TEXT UNDER STUDY =
Tuesday, 17 April 2012

TEA with Fanon Flowers

It's not uncommon for a techno producer to fly under the radar, in fact, it's what many producers strive for. Anonymity is often the reason why techno lovers will forevermore cheer hi-hats and four-four kick drums. Fanon Flowers is not by any means an unknown name in techno, he has been producing his brand of Roland and "really raw, gritty tracks" since the mid '90s, but despite his esteemed pedigree, Flowers remains deeply rooted underground.

Early in his career, under his Mode Selector alias, Flowers featured on Planet E's "Experiments of and Experiments with Sound" compilation, and later appeared on Astralwerks "Detroit: Beyond the Third Wave" compilation - a label heralded for releasing music by the likes of Brian Eno and Kraftwerk to Fatboy Slim and The Chemical Brothers. Growing up in Kalamazoo, Michigan - smack bang in the middle of Chicago and Detroit - proved to be a pretty good place for a young Fanon Flowers to be experimenting with electronic music.

Flowers has maintained his Mechanisms Industries imprint since its inauguration in 1996, which continues to instil Flowers’ stylistic and "funky" approach to techno. In 2000, Flowers launched his sub label to Mechanisms Industries - Cetron (meaning creative electronics) with Sebastian Buchholz, a label geared toward a heavier and percussive, tribal techno sound. In 2009 Flowers introduced Studio Sound Recordings, a label tipping its hat to the stripped back and pure acidic leanings of Detroit techno and Flowers' muse Armando. Most recently, Flowers hooked up with Developer to run the west coast based imprint and party Modularz.

It has been Flowers love affair and close relationship with Europe that has bracketed the Kalamazoo local from his US counterparts, a defining characteristic which still rings true today. TEA caught up with Fanon Flowers shortly after a mini tour of Europe, where he regaled childhood trips to Chicago and Detroit, staying up late to listen to the Hot Mix 5 and the Electrifying Mojo, his move to the L.A, limited edition trainers and his reasonings behind the slowing down of techno.

I’ve seen you are a big fan of sneakers?

Absolutely. They have been a passion of mine for many years. When I travel I like to take a little time out, take in the local culture and check out the trainer shops.

Are you a sneaker freaker with a wardrobe full of limited edition trainers?

No I wouldn’t go that far - I’m not a collector, I’m more of a wearer.

You recently did a mini tour in Europe. How did it go?

It was a tour of three gigs. Two gigs in Berlin with Berghain and Tresor and one in Stockholm.

How special were the Berghain and Tresor shows?

Fantastic, they were amazing. Both clubs have a respected history and I’m very honoured and privileged to have played there. I played a live set at Berghain and a DJ set at Tresor. It was a magical time.

How important is your live set at the moment and did you prepare differently for this tour than previous tours?

Within the last few years my live set has been my main showcase. A few years back I spent time in Spain and I was just doing live sets. I was doing more acid tracks at the time. I did quite a bit of preparation for these sets because I also played live in Stockholm. I wanted to create a live set specifically designed for each show to capture the energy and darkness of both parties.

How have your shows varied from last time?

WORK INSTRUCTION 1 = According to the interview with Fanon Flowers, what does the name of his Cetron label mean?
WORK INSTRUCTION 2 = Rewrite the Fanon Flowers interview from "It was a tour" to "than previous tours?", using "shows" in place of "gigs".
WORK INSTRUCTION 3 = Carry on the Fanon Flowers interview from its final line.

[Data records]
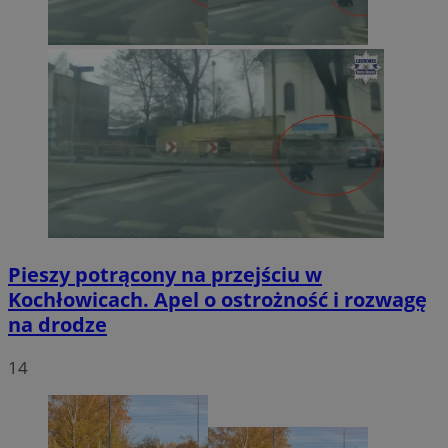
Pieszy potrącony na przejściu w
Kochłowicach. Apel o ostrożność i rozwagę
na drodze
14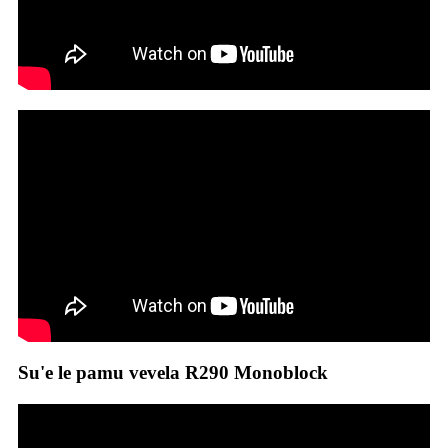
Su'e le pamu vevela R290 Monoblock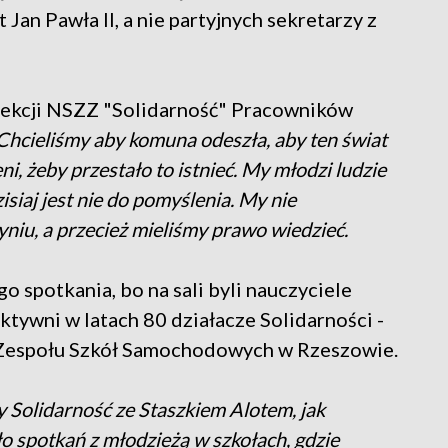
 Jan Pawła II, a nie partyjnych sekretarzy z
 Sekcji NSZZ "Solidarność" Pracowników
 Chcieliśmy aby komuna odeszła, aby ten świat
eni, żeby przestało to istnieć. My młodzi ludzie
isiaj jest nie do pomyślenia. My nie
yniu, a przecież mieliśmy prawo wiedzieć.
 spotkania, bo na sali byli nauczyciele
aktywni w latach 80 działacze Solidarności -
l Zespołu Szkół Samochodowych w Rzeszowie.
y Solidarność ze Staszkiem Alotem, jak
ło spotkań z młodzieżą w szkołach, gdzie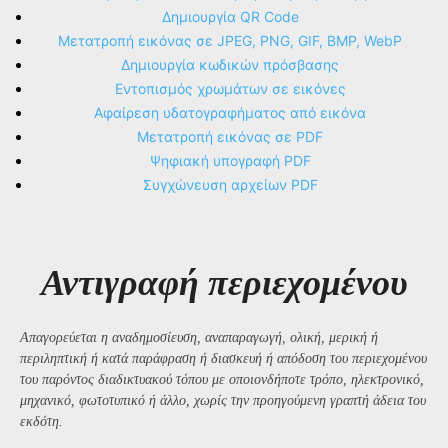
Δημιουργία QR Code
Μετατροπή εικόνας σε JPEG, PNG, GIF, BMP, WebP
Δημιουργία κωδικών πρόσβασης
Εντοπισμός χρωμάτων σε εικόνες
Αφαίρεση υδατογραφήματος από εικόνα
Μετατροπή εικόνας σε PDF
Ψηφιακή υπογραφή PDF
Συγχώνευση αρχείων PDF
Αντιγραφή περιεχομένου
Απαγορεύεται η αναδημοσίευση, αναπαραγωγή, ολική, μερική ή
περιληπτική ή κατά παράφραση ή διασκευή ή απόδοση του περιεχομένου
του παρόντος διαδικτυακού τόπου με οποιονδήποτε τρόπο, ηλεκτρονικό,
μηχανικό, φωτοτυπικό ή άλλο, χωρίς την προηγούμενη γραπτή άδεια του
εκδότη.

...

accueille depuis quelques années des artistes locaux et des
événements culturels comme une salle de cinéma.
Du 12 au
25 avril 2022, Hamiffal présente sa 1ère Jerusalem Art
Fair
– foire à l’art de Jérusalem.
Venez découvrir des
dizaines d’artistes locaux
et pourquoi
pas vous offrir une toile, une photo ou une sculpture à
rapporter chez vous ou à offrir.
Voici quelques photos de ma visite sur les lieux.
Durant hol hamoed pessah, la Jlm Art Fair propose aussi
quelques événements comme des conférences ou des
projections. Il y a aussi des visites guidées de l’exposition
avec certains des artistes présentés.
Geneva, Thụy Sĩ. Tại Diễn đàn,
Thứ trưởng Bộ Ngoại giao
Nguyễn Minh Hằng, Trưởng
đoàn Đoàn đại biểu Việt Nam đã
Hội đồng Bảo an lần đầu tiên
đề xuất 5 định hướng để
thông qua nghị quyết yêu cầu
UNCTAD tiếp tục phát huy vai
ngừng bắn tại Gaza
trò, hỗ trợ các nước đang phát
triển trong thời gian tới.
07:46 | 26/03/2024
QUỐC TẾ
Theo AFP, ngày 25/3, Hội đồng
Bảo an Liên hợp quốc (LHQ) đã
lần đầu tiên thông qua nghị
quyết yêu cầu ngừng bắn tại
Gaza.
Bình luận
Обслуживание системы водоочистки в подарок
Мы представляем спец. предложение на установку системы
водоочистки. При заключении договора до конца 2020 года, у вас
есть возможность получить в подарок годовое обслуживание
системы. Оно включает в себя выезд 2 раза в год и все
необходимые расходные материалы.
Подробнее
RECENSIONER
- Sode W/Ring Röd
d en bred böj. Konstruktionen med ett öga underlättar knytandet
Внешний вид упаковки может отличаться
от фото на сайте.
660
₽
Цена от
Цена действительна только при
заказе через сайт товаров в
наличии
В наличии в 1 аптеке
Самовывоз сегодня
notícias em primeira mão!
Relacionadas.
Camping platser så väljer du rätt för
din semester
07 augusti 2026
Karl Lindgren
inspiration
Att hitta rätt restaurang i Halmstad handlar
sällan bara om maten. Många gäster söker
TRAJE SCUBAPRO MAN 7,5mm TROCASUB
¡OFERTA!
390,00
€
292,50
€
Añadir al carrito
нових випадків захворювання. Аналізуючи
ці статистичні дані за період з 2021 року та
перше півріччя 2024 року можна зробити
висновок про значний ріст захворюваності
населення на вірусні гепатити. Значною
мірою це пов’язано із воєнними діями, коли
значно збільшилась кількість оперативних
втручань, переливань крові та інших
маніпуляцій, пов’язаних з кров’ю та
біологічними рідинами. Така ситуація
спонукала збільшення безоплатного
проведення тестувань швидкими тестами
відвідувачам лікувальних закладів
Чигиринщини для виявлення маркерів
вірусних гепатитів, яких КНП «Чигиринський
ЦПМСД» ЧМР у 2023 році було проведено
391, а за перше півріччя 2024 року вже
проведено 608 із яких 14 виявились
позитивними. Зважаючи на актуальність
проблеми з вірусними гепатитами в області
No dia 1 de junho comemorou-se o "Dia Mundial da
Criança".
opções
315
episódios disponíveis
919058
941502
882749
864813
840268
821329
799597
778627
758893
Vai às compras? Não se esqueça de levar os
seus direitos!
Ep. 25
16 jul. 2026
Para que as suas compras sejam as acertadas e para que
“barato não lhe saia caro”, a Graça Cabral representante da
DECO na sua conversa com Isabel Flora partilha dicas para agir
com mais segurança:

YOUR RESPONSE 1 = Creative electronics.

YOUR RESPONSE 2 =
It was a tour of three shows. Two shows in Berlin with Berghain and Tresor and one in Stockholm.

How special were the Berghain and Tresor shows?

Fantastic, they were amazing. Both clubs have a respected history and I’m very honoured and privileged to have played there. I played a live set at Berghain and a DJ set at Tresor. It was a magical time.

How important is your live set at the moment and did you prepare differently for this tour than previous tours?

YOUR RESPONSE 3 =
Two years ago I was playing acid tracks. I was really pushing a project from my sub label Studio Sound Records. At that time it was a really stripped down sound made with a TR-808 Roland drum machine and the TB-303; really raw, gritty tracks. I was doing a lot of that sound when I was in Spain and England. It was a good time and I had a lot of fun doing it, but I think compared to what I’m doing now it’s different. I’m doing more of what I would call a straight techno sound.

How did that change come about?

It’s something that has always been a part of who I am. I have always embraced acid tracks and acid house from the beginning. It’s a part of my foundation physically, so for me to play, listen and produce heavy techno, the proper Detroit rooted techno, as well as being able to fall back and play some heavy Chicago Jack, acid, Armando style tracks, it’s very natural for me.

You are someone that has seen the BPM of techno slow down over the years. How have you seen that effect what you have been playing and what you have been producing?

Recently I have been listening to a lot of my older releases and I am definitely noticing that. I enjoy the slower tempos because for me as a more seasoned techno producer that’s actually used to producing at faster tempos, it’s more of a challenge. I am able to create different types of rhythms and interact with different kinds of sound textures at a slower tempo. I really enjoy it.

Do you think that is the reason for the “slowing down” of techno?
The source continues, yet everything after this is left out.